Une longue liste de proies

    Le Grêlé est suspecté d'avoir déjà tué à trois reprises à Paris. Parmi la liste des victimes que les policiers lui attribuent : Cécile Bloch, 11 ans, mortellement poignardée et violée le 5 mai 1986 à Paris, au troisième sous-sol de l'immeuble où elle vivait dans le XIXe arrondissement. Mais aussi Gilles Politi, 38 ans, mécanicien d'Air France, et Irmgard Mueller, 20 ans, jeune Allemande au pair au sein de cette famille du IVe arrondissement, tous deux tués le 29 avril 1987.

    Une liste macabre qui compte également cinq autres jeunes filles violées ainsi qu'une seconde étudiante allemande. Des faits échelonnés entre 1986 et 1994. Ces neuf dossiers, à l'exception du dossier Leroy, sont actuellement aux mains du juge d'instruction Nathalie Turquey à Paris.

    Le garrot espagnol comme mode opératoire

    L'utilisation du logiciel Salvac, qui analyse entre autre les modes opératoires, a été déterminante pour élaborer un lien entre certains de ces dossiers et celui de Karine Leroy. C'est la méthode de mise à mort de la lycéenne qui a guidé les enquêteurs sur ce dossier. Un homicide par garrot espagnol, qui ressemble à celui utilisé pour tuer Gilles Politi et Irmgard Mueller, la fille au pair.

    Politi, qui travaillait de nuit à l'aéroport de Roissy comme mécanicien, a été retrouvé nu à son domicile par son épouse hôtesse d'accueil. Il avait « les poignets et chevilles attachées par des ceintures volées dans les armoires du couple et tressées en lanières qui passaient par son cou ». Un tisonnier a servi à resserrer ces liens sur la gorge de Gilles Politi, mort étouffé. La jeune fille au pair, dont le Grêlé a pu être un amant occasionnel, était, elle, attachée les bras en croix avec une corde autour du cou au montant d'un lit superposé, la trachée égorgée. Des traces de brûlures de cigarette étaient présentes sur les deux corps.
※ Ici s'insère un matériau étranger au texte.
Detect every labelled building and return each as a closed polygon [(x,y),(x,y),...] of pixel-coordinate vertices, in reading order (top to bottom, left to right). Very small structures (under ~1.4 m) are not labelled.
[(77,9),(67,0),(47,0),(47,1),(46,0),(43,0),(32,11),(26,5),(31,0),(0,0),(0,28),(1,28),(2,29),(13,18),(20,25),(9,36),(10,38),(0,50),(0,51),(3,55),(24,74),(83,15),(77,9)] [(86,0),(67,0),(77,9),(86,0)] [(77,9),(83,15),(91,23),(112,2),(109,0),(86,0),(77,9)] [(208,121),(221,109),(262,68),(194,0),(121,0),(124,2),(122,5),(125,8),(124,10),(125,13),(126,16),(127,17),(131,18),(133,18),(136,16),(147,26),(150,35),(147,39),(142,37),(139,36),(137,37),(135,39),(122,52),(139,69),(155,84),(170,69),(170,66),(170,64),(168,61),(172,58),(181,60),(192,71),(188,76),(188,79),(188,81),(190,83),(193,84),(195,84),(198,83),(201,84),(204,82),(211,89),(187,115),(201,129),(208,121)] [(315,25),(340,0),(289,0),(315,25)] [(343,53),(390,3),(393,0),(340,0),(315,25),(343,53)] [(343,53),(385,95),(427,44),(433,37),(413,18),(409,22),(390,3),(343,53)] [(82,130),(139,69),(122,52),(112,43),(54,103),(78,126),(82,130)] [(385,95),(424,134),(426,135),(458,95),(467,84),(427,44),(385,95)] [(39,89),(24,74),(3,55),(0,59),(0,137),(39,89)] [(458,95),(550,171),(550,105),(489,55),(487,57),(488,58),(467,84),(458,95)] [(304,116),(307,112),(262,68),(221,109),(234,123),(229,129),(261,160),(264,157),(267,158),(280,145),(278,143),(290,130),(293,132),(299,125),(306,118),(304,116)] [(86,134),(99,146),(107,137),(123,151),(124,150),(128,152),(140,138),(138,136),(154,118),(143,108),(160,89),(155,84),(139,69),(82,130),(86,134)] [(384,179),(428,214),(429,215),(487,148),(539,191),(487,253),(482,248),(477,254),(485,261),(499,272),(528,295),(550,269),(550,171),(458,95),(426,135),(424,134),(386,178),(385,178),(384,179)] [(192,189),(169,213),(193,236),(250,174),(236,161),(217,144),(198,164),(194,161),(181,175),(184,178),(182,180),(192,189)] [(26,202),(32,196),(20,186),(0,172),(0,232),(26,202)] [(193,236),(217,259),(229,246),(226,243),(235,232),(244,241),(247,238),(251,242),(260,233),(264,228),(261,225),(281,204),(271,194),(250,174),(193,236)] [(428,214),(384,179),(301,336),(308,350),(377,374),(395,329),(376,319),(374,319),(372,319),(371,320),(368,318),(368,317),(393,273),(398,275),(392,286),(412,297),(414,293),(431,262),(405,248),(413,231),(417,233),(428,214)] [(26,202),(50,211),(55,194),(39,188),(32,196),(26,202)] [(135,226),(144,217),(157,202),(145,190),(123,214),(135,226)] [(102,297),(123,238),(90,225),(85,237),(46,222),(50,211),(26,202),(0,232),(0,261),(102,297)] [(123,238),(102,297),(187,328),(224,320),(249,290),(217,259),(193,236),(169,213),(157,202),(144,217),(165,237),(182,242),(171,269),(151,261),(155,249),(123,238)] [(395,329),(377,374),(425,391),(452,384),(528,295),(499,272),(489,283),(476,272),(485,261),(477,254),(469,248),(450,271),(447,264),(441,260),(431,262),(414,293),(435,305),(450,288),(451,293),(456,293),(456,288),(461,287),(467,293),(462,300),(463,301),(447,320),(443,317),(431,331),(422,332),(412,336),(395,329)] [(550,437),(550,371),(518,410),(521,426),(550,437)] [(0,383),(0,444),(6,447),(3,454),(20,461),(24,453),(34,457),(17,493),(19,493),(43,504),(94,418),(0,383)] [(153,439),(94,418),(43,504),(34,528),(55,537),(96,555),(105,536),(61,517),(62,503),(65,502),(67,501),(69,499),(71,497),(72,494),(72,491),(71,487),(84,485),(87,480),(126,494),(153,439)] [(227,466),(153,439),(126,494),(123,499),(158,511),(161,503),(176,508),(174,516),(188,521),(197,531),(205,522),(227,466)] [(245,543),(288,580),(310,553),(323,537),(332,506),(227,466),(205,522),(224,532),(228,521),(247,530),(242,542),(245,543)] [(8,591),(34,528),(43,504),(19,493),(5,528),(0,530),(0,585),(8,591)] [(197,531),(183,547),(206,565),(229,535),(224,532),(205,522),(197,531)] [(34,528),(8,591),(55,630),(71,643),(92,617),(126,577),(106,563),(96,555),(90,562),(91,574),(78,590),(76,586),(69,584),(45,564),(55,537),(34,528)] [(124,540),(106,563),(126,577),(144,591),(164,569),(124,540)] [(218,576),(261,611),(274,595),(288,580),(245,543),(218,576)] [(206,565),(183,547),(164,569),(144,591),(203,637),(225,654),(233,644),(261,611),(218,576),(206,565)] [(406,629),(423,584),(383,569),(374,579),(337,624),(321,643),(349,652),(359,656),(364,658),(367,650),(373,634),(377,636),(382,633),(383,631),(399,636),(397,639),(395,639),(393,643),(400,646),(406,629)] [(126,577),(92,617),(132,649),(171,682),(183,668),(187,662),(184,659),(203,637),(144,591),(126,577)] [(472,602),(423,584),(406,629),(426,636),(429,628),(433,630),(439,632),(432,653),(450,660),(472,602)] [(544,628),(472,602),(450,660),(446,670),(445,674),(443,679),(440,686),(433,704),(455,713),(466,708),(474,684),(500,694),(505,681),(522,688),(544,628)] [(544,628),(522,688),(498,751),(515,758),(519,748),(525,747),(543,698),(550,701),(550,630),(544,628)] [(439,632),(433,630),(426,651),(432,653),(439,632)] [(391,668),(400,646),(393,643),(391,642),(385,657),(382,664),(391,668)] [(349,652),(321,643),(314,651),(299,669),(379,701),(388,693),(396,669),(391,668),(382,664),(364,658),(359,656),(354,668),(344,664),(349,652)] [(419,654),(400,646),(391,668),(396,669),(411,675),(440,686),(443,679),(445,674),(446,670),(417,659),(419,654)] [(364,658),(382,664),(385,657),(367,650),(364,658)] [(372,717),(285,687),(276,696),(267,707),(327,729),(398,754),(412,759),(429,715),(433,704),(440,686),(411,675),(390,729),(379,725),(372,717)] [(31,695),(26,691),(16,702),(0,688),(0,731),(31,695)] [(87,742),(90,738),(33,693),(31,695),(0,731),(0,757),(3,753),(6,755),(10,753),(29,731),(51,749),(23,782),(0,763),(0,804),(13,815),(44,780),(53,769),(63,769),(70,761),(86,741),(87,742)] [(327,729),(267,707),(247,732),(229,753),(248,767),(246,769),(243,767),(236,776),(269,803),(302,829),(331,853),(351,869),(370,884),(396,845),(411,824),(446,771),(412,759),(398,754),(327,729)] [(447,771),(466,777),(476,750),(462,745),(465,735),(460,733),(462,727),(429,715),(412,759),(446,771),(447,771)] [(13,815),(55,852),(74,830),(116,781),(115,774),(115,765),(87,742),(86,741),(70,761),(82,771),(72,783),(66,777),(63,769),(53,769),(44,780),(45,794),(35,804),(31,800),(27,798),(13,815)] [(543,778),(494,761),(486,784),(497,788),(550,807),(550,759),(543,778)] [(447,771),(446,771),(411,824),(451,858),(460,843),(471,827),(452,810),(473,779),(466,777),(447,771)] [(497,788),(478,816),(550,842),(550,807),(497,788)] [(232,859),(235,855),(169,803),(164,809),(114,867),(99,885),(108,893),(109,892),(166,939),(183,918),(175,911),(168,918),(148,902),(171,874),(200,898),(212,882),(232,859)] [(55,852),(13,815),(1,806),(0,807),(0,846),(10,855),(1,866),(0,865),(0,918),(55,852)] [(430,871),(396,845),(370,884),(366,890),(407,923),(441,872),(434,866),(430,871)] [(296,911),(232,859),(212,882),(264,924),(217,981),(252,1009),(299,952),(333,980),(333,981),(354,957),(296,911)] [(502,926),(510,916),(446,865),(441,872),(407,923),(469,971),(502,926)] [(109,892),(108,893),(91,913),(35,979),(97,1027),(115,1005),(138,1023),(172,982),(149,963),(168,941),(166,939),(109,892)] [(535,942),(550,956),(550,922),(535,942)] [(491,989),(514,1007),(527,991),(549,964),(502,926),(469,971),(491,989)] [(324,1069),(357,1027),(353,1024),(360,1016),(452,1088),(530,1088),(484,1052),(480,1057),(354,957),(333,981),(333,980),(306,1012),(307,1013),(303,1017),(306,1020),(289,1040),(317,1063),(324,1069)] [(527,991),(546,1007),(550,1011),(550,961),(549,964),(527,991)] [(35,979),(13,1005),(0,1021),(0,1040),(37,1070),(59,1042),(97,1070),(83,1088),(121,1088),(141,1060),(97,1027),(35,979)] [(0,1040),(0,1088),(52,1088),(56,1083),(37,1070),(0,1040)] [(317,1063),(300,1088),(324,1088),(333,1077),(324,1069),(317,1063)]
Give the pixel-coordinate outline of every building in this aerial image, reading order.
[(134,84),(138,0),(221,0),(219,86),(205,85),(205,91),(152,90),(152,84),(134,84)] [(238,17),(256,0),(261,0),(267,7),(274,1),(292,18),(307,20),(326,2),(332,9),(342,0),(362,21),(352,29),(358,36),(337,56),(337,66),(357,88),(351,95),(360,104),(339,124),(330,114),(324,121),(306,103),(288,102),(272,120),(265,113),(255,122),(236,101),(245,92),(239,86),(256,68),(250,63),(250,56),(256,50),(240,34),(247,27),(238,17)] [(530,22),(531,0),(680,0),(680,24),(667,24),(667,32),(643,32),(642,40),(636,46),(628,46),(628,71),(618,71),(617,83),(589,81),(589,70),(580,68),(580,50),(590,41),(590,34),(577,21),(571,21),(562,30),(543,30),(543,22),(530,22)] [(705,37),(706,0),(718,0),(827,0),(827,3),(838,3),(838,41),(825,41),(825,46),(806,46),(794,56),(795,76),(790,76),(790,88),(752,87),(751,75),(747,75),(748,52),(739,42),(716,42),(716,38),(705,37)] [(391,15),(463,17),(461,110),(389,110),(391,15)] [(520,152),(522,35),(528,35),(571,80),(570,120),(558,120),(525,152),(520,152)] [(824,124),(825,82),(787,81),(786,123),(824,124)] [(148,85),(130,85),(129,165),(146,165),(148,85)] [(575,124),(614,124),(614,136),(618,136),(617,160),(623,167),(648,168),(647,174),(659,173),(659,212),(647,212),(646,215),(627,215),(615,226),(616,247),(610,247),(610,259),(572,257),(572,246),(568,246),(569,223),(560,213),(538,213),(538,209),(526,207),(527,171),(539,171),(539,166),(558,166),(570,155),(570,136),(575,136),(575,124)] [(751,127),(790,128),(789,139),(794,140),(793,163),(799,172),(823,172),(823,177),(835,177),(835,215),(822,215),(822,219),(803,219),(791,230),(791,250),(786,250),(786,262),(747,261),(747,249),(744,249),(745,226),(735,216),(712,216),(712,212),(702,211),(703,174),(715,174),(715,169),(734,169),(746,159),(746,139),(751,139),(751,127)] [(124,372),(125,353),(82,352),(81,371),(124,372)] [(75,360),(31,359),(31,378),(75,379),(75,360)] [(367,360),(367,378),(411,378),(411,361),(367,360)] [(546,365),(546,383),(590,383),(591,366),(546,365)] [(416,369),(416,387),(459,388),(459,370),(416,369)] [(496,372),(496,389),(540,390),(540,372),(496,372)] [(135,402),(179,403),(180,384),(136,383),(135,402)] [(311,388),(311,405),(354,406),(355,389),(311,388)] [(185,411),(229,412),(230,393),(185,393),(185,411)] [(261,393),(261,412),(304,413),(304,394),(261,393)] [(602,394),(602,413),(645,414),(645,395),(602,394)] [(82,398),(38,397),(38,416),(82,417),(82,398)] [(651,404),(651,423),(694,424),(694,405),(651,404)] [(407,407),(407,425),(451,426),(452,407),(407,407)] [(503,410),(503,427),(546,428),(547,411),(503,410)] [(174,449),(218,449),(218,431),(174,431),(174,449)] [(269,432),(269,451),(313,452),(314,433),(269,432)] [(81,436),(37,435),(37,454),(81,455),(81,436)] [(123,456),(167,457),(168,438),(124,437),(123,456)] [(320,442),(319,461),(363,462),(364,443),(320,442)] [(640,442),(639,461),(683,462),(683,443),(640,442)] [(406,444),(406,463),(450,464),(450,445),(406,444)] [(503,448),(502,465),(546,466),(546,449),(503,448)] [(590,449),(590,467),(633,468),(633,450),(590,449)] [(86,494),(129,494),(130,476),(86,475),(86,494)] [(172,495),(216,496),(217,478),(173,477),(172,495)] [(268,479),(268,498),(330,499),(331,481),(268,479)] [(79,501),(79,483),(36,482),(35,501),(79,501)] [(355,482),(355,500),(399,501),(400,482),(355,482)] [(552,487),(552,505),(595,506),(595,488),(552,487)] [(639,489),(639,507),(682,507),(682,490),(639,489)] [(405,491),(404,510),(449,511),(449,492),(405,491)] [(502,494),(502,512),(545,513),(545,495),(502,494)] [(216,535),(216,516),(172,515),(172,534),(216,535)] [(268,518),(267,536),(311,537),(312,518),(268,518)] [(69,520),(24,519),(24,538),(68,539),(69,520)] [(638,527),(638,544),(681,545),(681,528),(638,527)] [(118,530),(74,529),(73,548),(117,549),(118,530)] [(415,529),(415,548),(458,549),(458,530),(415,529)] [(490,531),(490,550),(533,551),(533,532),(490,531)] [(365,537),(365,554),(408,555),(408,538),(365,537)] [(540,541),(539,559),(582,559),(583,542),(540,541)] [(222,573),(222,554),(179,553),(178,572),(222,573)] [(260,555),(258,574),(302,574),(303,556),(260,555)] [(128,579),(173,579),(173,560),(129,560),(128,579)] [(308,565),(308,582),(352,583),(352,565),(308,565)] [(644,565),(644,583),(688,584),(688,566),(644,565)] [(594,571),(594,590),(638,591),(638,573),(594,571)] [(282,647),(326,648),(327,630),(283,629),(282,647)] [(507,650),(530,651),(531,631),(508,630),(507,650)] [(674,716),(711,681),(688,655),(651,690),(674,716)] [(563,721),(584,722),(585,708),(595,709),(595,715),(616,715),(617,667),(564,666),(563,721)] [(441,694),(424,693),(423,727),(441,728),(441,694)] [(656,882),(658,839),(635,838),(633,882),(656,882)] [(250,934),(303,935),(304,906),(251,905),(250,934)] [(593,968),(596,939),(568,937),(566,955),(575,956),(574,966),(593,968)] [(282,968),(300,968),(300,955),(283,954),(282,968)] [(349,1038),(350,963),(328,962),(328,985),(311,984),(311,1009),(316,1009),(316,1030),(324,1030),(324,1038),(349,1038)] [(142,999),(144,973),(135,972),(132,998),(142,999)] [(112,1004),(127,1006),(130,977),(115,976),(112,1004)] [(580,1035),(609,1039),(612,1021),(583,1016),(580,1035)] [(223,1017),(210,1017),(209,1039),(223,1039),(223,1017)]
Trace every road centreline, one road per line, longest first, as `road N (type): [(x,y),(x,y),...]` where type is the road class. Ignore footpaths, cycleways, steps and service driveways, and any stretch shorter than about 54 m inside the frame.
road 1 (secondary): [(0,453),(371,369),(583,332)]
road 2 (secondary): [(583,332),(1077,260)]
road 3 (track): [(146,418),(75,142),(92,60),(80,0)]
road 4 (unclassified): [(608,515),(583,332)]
    Lien torsadé avec un bâton

    Quant à Karine Leroy, lorsque son cadavre est retrouvé par les gendarmes en juillet 1994, elle est allongée sur le dos à l'entrée d'un bois. Elle a « un feuillard (NDLR : une ficelle plastifiée), lacé autour du cou, torsadé avec un bâton derrière la nuque ». Une technique similaire au garrot espagnol utilisé pour les autres meurtres. Il y a de surcroît autour de son cou un fil électrique double avec un nœud coulant. Un paquet de cigarettes dans lequel il en manque une est également découvert à proximité du corps.

    L'éventuelle mise en cause du Grêlé dans le meurtre de Karine Leroy viendrait l'ajouter à sa longue liste criminelle. Son dernier méfait connu était l'enlèvement d'Ingrid G., 11 ans, à Mitry-Mory (Seine-et-Marne) alors qu'elle faisait du vélo. La fillette avait été retrouvée violée et attachée à un radiateur dans une ferme abandonnée à Saclay (Essonne) le 29 avril 1994. Les analyses en cours devraient prochainement permettre de savoir si les doutes des enquêteurs de la brigade criminelle se confirment, doutes partagés par les avocats de la famille Leroy, Me Didier Seban et Me Corinne Herrmann, qui avaient obtenu début mai la réouverture de ce dossier par le parquet de Meaux (Seine-et-Marne).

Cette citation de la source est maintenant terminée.